*** Block opens ***

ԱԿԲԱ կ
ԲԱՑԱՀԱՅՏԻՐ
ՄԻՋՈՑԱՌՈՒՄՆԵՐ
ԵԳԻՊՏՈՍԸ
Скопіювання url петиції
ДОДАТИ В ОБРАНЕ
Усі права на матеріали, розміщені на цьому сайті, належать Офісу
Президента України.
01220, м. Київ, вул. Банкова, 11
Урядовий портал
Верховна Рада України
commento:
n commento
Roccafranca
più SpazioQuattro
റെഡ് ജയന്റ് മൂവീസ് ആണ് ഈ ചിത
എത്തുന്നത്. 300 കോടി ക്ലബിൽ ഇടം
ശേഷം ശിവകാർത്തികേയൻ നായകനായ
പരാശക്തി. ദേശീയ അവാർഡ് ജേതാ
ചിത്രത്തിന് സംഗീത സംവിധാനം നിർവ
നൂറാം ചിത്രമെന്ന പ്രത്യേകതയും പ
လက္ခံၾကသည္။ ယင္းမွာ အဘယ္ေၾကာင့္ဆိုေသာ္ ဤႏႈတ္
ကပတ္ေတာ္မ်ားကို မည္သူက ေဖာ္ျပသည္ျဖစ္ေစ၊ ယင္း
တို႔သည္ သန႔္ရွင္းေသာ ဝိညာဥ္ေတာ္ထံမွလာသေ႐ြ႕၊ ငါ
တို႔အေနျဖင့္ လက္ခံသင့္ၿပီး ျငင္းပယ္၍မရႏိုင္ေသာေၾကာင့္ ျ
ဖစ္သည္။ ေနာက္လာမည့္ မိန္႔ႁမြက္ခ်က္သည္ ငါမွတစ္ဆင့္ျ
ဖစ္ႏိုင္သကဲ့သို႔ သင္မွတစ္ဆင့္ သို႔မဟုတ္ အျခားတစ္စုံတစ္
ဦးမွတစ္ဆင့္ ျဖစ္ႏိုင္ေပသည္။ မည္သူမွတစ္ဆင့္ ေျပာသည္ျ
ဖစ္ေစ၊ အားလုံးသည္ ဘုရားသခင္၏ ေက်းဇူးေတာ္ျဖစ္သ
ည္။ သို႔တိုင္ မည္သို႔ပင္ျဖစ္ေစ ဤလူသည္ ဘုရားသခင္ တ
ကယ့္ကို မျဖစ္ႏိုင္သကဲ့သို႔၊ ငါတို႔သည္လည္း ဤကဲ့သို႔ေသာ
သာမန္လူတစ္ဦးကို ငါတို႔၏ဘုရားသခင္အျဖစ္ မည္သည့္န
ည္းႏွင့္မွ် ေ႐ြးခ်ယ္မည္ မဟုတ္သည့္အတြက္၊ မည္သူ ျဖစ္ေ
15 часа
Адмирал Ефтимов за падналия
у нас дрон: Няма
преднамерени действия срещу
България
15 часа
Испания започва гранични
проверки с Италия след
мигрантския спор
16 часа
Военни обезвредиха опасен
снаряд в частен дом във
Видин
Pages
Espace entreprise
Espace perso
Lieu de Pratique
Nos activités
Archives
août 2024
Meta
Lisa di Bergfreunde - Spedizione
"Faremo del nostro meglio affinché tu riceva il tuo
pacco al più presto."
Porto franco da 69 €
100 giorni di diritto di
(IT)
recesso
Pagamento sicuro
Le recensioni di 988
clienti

*** Block closes ***

# EXERCISE OBJECTIVE
Given the records above, restate word for word only the lines starting at the one with "ՄԻՋՈՑԱՌՈՒՄՆԵՐ" and ending at the one with "Военни обезвредиха опасен".

# EXERCISE RESULT
ՄԻՋՈՑԱՌՈՒՄՆԵՐ
ԵԳԻՊՏՈՍԸ
Скопіювання url петиції
ДОДАТИ В ОБРАНЕ
Усі права на матеріали, розміщені на цьому сайті, належать Офісу
Президента України.
01220, м. Київ, вул. Банкова, 11
Урядовий портал
Верховна Рада України
commento:
n commento
Roccafranca
più SpazioQuattro
റെഡ് ജയന്റ് മൂവീസ് ആണ് ഈ ചിത
എത്തുന്നത്. 300 കോടി ക്ലബിൽ ഇടം
ശേഷം ശിവകാർത്തികേയൻ നായകനായ
പരാശക്തി. ദേശീയ അവാർഡ് ജേതാ
ചിത്രത്തിന് സംഗീത സംവിധാനം നിർവ
നൂറാം ചിത്രമെന്ന പ്രത്യേകതയും പ
လက္ခံၾကသည္။ ယင္းမွာ အဘယ္ေၾကာင့္ဆိုေသာ္ ဤႏႈတ္
ကပတ္ေတာ္မ်ားကို မည္သူက ေဖာ္ျပသည္ျဖစ္ေစ၊ ယင္း
တို႔သည္ သန႔္ရွင္းေသာ ဝိညာဥ္ေတာ္ထံမွလာသေ႐ြ႕၊ ငါ
တို႔အေနျဖင့္ လက္ခံသင့္ၿပီး ျငင္းပယ္၍မရႏိုင္ေသာေၾကာင့္ ျ
ဖစ္သည္။ ေနာက္လာမည့္ မိန္႔ႁမြက္ခ်က္သည္ ငါမွတစ္ဆင့္ျ
ဖစ္ႏိုင္သကဲ့သို႔ သင္မွတစ္ဆင့္ သို႔မဟုတ္ အျခားတစ္စုံတစ္
ဦးမွတစ္ဆင့္ ျဖစ္ႏိုင္ေပသည္။ မည္သူမွတစ္ဆင့္ ေျပာသည္ျ
ဖစ္ေစ၊ အားလုံးသည္ ဘုရားသခင္၏ ေက်းဇူးေတာ္ျဖစ္သ
ည္။ သို႔တိုင္ မည္သို႔ပင္ျဖစ္ေစ ဤလူသည္ ဘုရားသခင္ တ
ကယ့္ကို မျဖစ္ႏိုင္သကဲ့သို႔၊ ငါတို႔သည္လည္း ဤကဲ့သို႔ေသာ
သာမန္လူတစ္ဦးကို ငါတို႔၏ဘုရားသခင္အျဖစ္ မည္သည့္န
ည္းႏွင့္မွ် ေ႐ြးခ်ယ္မည္ မဟုတ္သည့္အတြက္၊ မည္သူ ျဖစ္ေ
15 часа
Адмирал Ефтимов за падналия
у нас дрон: Няма
преднамерени действия срещу
България
15 часа
Испания започва гранични
проверки с Италия след
мигрантския спор
16 часа
Военни обезвредиха опасен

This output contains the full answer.